Approximately one in five East Texans, including more than one in four children, are facing hunger. According to Feeding America, 239,800 East Texans, including 85,450 children, are facing hunger.

Texas ranks seven in food insecurity rates at 20% for the total population and 22% for children.

Food banks welcomed USDA’s Monday announcement of an update to the calculation of federal food aid that will result in a 27% increase to SNAP benefits for Texas residents, equivalent to $1.5 billion annually. The update is also expected to increase the amount of USDA commodities available to food banks.

According to Feeding Texas, a nonprofit organization of which the East Texas Food Bank is a member, research has shown most families participating in SNAP exhaust their benefits in the first half of the month. This results in food insecurity and associated health problems in the second half of the month, including a documented increase in hospital admissions for diet-related diseases like diabetes.
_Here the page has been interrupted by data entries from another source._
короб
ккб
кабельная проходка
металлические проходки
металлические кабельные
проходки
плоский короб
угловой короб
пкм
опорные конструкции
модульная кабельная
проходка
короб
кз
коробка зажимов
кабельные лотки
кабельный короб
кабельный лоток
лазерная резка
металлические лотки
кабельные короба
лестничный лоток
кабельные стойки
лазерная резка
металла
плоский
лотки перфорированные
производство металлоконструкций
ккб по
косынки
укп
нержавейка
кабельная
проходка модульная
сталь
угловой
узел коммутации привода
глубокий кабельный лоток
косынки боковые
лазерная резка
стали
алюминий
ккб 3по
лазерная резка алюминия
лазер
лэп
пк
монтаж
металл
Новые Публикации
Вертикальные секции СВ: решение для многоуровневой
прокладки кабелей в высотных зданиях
“This is long overdue and sorely needed relief for families who are stretching to put enough food on the table,” said Celia Cole, CEO of Feeding Texas. “Everyone knows the cost of living is very different than it was in 1975. These adjustments, which are based on years of scientific research, will have an important impact for the families we serve.”

According to the USDA Food and Nutrition Service, the USDA conducted the reevaluation, reflecting notable shifts in the food marketplace and consumers’ circumstances over the past 45 years.

In its reevaluation, USDA was driven by the latest available data on the four key factors identified in the 2018 farm bill: current food prices, what Americans typically eat, dietary guidance, and the nutrients in food items. For example, the revised plan includes more fish and red and orange vegetables to align with recommendations in the Dietary Guidelines for Americans, 2020-25.